Después de casi dos años de dura y amorosa labor, Miguel Ángel se hallaba sentado en su triste habitación, que ahora se le antojaba vacía, desolada. Nadie iba allí a hablarle sobre la escultura que acababa de terminar.

Una tarde, fue de nuevo a San Pedro y vio a una familia con varios hijos ya crecidos. Adivinó que eran de Lombardia por sus ropas y el dialecto que hablaban. Estaban frente a su Piedad, y él se acercó disimuladamente para escuchar lo que decían.

—Os digo que reconozco este trabajo —exclamó la madre—. Es de ese hombre de Osteno que hace todas las lápidas para las tumbas.

Su marido movió las manos como si quisiera ahuyentar aquella idea.

—¡No! —dijo—. Es de uno de nuestros paisanos, Cristoforo Solari, al que llaman «El Jorobado». Es de Milán y ha hecho muchas estatuas como ésta.
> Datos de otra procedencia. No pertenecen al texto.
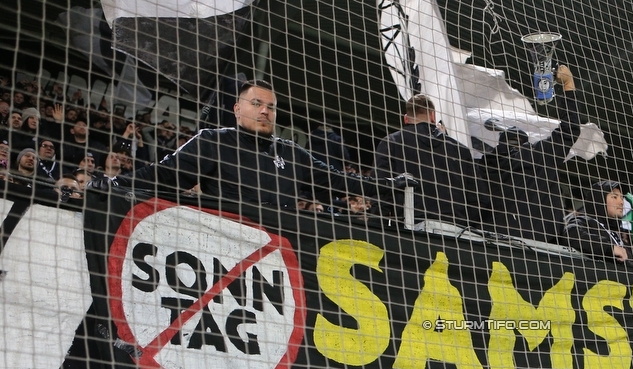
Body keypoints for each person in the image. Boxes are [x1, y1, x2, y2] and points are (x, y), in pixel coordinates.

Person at [91, 80, 371, 210]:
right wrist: (117, 184)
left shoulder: (292, 152)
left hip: (283, 250)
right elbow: (166, 175)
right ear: (237, 109)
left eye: (271, 107)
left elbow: (338, 181)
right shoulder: (213, 141)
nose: (265, 112)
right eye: (257, 104)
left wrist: (389, 184)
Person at [479, 65, 581, 243]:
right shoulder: (539, 156)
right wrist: (568, 83)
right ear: (524, 143)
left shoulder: (484, 166)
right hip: (539, 249)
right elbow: (570, 129)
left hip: (491, 245)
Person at [374, 94, 484, 225]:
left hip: (411, 229)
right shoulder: (460, 150)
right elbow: (479, 198)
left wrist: (377, 226)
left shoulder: (391, 142)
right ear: (433, 116)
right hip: (456, 231)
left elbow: (380, 188)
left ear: (406, 119)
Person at [563, 180, 633, 267]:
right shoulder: (586, 221)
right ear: (599, 199)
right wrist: (608, 248)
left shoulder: (619, 238)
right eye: (614, 197)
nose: (622, 202)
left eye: (622, 198)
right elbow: (570, 234)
Aquella misma noche Miguel Ángel atravesó las silenciosas calles con su bolsa de lona verde. Penetró en San Pedro, sacó una vela de la bolsa, la encendió y empuñó el martillo y un pequeño cincel. Alzó las herramientas, se inclinó a través de la figura del Cristo para que la vela iluminase lo mejor posible el pecho de la Virgen. Y en la banda que se extendía apretada entre los dos pechos, esculpió la siguiente inscripción:

Volvió a sus habitaciones y empaquetó sus efectos. Quemó los centenares de dibujos que había hecho para el Baco y la Piedad, mientras Argiento iba en busca de Balducci. Éste llegó, casi a medio vestir y con los cabellos revueltos, y prometió vender los muebles al mismo mercachifle a quien le habían sido comprados.

Un poco antes del amanecer, Miguel Ángel y Argiento, cargado cada uno con una voluminosa bolsa de lona, llegaron a la Porta del Popolo. Miguel Ángel alquiló dos mulas, y los dos, patrón y sirviente, se unieron a una caravana de carga que partía para Florencia, con las primeras luces del nuevo día.